The Ministry of Defence has begun modifying its work-life balance regulations to incorporate the new measures recently introduced in the Basic Statute for Public Employees by Royal Decree-Law 5/2023 of 28 June, with the aim of further improving the work-life balance of women and men in the Armed Forces and promoting the principle of co-responsibility.
In order for the new reconciliation measures to be immediately applicable to military personnel, so that they can enjoy the same rights as civilian personnel in the General State Administration without delay, criteria have been drawn up and disseminated to allow military personnel to take advantage of the new leave while the legislation is being processed.
Among the new measures is the extension of leave for accident or serious illness to all those living with a spouse, eliminating the distinction that has existed until now in terms of the number of days of leave depending on the place of residence.
The right to reduced working hours to care for a sick child with cancer has also been extended, and this right may be extended from 23 to 26 years of age in cases of disability equal to or greater than 65%.
Marriage leave is extended to cases of formalisation of unmarried couples, allowing these couples to also enjoy the 15 days of leave.
Furthermore, with the aim of guaranteeing real and effective equality for “trans people” in terms of reconciliation, their rights are equal to those of the “biological mother” and “pregnant military personnel”.

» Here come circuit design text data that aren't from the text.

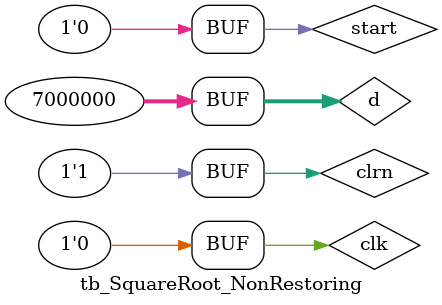
<source format=v>
`timescale 1ns / 1ps

module tb_SquareRoot_NonRestoring();

    reg clk, clrn;
    reg start;
    reg [31:0] d;
    wire[15:0] q;
    wire[16:0] r;
    wire busy, ready;
    
    SquareRoot_NonRestoring sqrt(clk, clrn, start, d, q, r, busy, ready);
    
    // Clock
    always begin
       clk = 1'b1;
       #5;
       clk = 1'b0;
       #5;
    end
    
    initial begin
        clrn = 1'b1;
        #10;
        
        d = 32'd7_000_000; 
        #10;
        
        start = 1'b1;
        #10;
        start = 1'b0;      
    end
endmodule

</source>
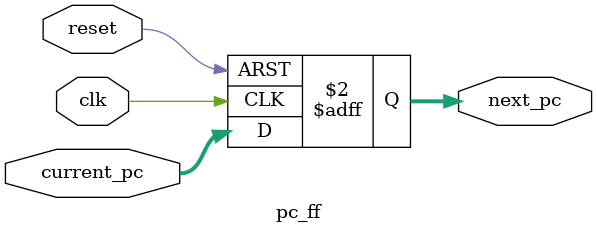
<source format=sv>
/*
 * This module represents the PC register.
 *
 * Parameters:
 *     N           - number of bits.
 *
 * Params
 * 	clk        - clock.
 *    reset      - reset signal.
 *    current_pc - current PC dir.
 *
 * Outputs
 *    next_pc    - next PC.
 */
module pc_ff #(parameter N=32)
              (input  logic clk, reset,
               input  logic [N-1:0] current_pc,
               output logic [N-1:0] next_pc);

always_ff @(posedge clk, posedge reset)
	if (reset) next_pc <= 0;
	else next_pc <= current_pc;

endmodule // pc_ff

</source>
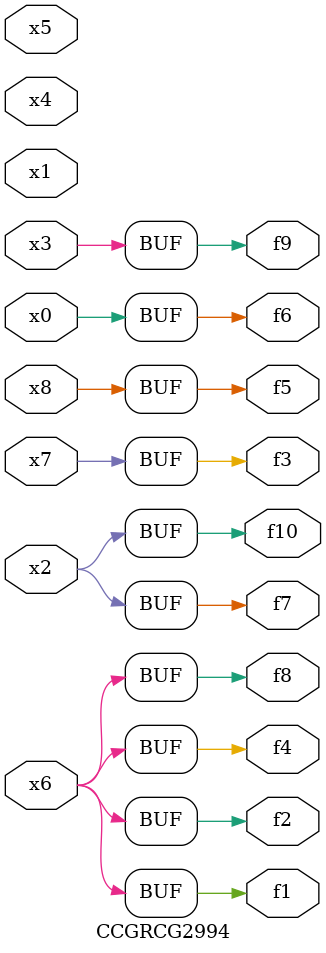
<source format=v>
module CCGRCG2994(
	input x0, x1, x2, x3, x4, x5, x6, x7, x8,
	output f1, f2, f3, f4, f5, f6, f7, f8, f9, f10
);
	assign f1 = x6;
	assign f2 = x6;
	assign f3 = x7;
	assign f4 = x6;
	assign f5 = x8;
	assign f6 = x0;
	assign f7 = x2;
	assign f8 = x6;
	assign f9 = x3;
	assign f10 = x2;
endmodule

</source>
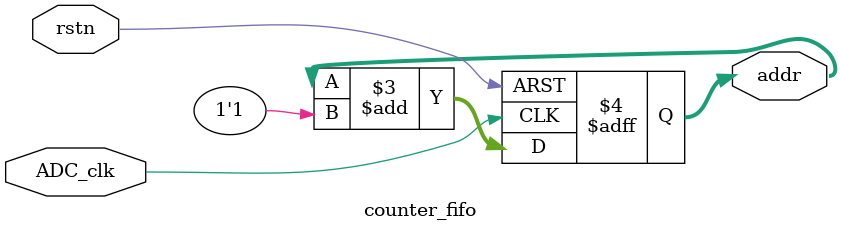
<source format=v>
module counter_fifo (
    input ADC_clk,
    input rstn,
    output reg [3:0] addr
);
    always @(posedge ADC_clk or negedge rstn) begin
        if(~rstn)begin
            addr <= 4'b0;
        end
        else addr <= addr + 1'b1;
    end
endmodule
</source>
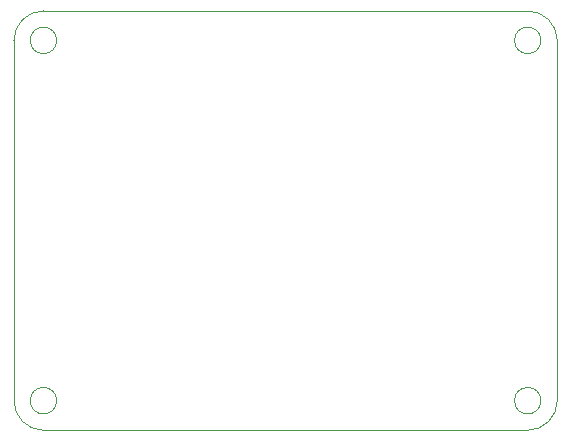
<source format=gm1>
G04 #@! TF.GenerationSoftware,KiCad,Pcbnew,9.0.7*
G04 #@! TF.CreationDate,2026-02-22T02:57:33-08:00*
G04 #@! TF.ProjectId,Cup Cover,43757020-436f-4766-9572-2e6b69636164,rev?*
G04 #@! TF.SameCoordinates,Original*
G04 #@! TF.FileFunction,Profile,NP*
%FSLAX46Y46*%
G04 Gerber Fmt 4.6, Leading zero omitted, Abs format (unit mm)*
G04 Created by KiCad (PCBNEW 9.0.7) date 2026-02-22 02:57:33*
%MOMM*%
%LPD*%
G01*
G04 APERTURE LIST*
G04 #@! TA.AperFunction,Profile*
%ADD10C,0.050000*%
G04 #@! TD*
G04 APERTURE END LIST*
D10*
X55000000Y-71500000D02*
X96000000Y-71500000D01*
X98500000Y-69000000D02*
X98500000Y-38500000D01*
X96000000Y-36000000D02*
X55000000Y-36000000D01*
X52500000Y-38500000D02*
X52500000Y-69000000D01*
X96000000Y-36000000D02*
G75*
G02*
X98500000Y-38500000I0J-2500000D01*
G01*
X52500000Y-38500000D02*
G75*
G02*
X55000000Y-36000000I2500000J0D01*
G01*
X56118034Y-38500000D02*
G75*
G02*
X53881966Y-38500000I-1118034J0D01*
G01*
X53881966Y-38500000D02*
G75*
G02*
X56118034Y-38500000I1118034J0D01*
G01*
X98500000Y-69000000D02*
G75*
G02*
X96000000Y-71500000I-2500000J0D01*
G01*
X55000000Y-71500000D02*
G75*
G02*
X52500000Y-69000000I0J2500000D01*
G01*
X97118034Y-38500000D02*
G75*
G02*
X94881966Y-38500000I-1118034J0D01*
G01*
X94881966Y-38500000D02*
G75*
G02*
X97118034Y-38500000I1118034J0D01*
G01*
X97118034Y-69000000D02*
G75*
G02*
X94881966Y-69000000I-1118034J0D01*
G01*
X94881966Y-69000000D02*
G75*
G02*
X97118034Y-69000000I1118034J0D01*
G01*
X56118034Y-69000000D02*
G75*
G02*
X53881966Y-69000000I-1118034J0D01*
G01*
X53881966Y-69000000D02*
G75*
G02*
X56118034Y-69000000I1118034J0D01*
G01*
M02*

</source>
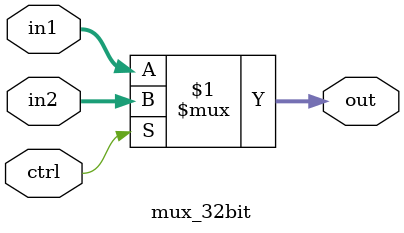
<source format=v>
module mux_32bit(in1,in2,ctrl,out);
	input [31:0] in1, in2;
	input ctrl;
	output [31:0] out;
	
	assign out = ctrl ? in2 : in1;
endmodule
</source>
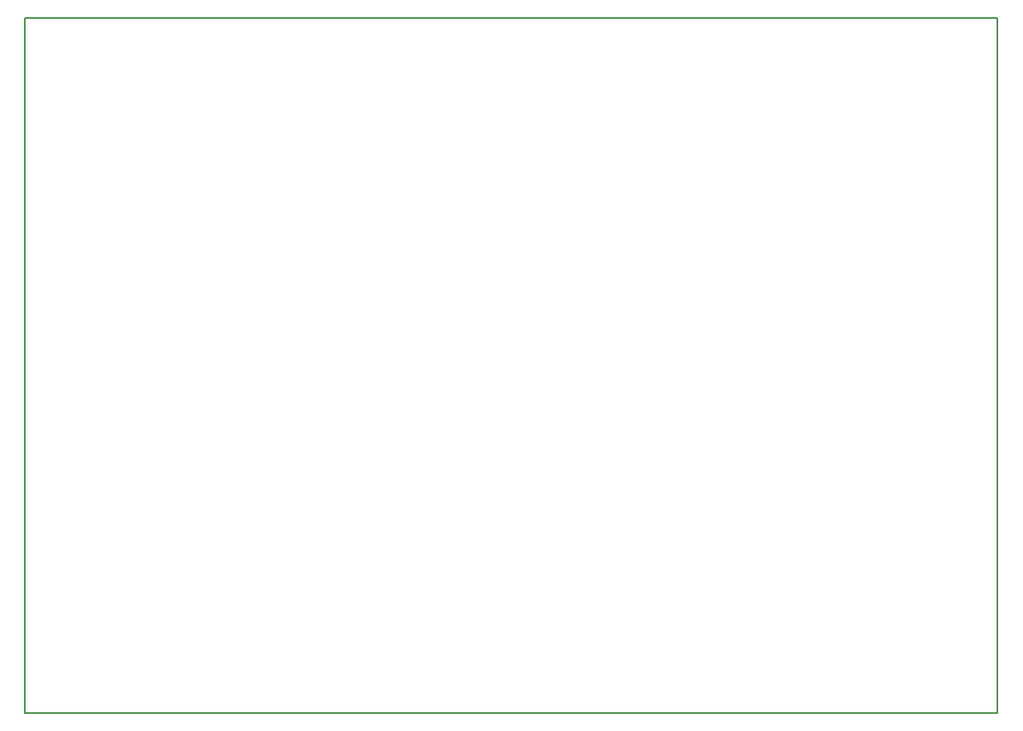
<source format=gbr>
G04 DipTrace 3.2.0.1*
G04 BoardOutline.gbr*
%MOIN*%
G04 #@! TF.FileFunction,Profile*
G04 #@! TF.Part,Single*
%ADD11C,0.005512*%
%FSLAX26Y26*%
G04*
G70*
G90*
G75*
G01*
G04 BoardOutline*
%LPD*%
X393701Y393701D2*
D11*
Y3098425D1*
X4181073D1*
Y393701D1*
X393701D1*
M02*

</source>
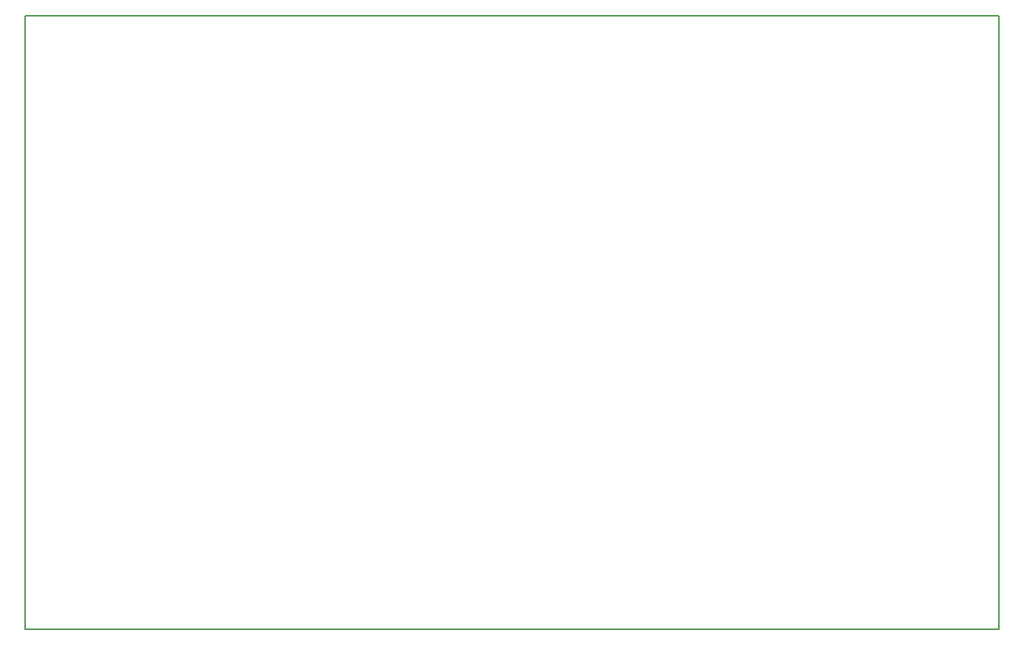
<source format=gbr>
G04 #@! TF.FileFunction,Profile,NP*
%FSLAX46Y46*%
G04 Gerber Fmt 4.6, Leading zero omitted, Abs format (unit mm)*
G04 Created by KiCad (PCBNEW 4.0.7) date 05/09/18 21:29:34*
%MOMM*%
%LPD*%
G01*
G04 APERTURE LIST*
%ADD10C,0.100000*%
%ADD11C,0.150000*%
G04 APERTURE END LIST*
D10*
D11*
X173990000Y-113030000D02*
X144780000Y-113030000D01*
X173990000Y-40640000D02*
X173990000Y-113030000D01*
X59055000Y-40640000D02*
X173990000Y-40640000D01*
X59055000Y-40640000D02*
X59055000Y-113030000D01*
X59690000Y-113030000D02*
X59055000Y-113030000D01*
X60960000Y-113030000D02*
X59690000Y-113030000D01*
X144780000Y-113030000D02*
X60960000Y-113030000D01*
M02*

</source>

In the same line of favouring family reconciliation, the new parental leave of 8 weeks is included for the care of a son, daughter or foster child under 8 years of age, whose application will be carried out for military personnel in the same terms as those applicable to civilian personnel of the General State Administration.
In addition to the above, on 5 July the Ministry of Defence issued a criterion that favours the labour integration of military personnel who are nearing the end of their commitment, allowing such personnel to be exempted from performing twenty-four hour shifts and services until they have completed two full academic years.
With this, the Ministry of Defence fulfils its commitment to keep its work-life balance regulations permanently updated, in terms of equalising rights with civilian personnel in the National Government.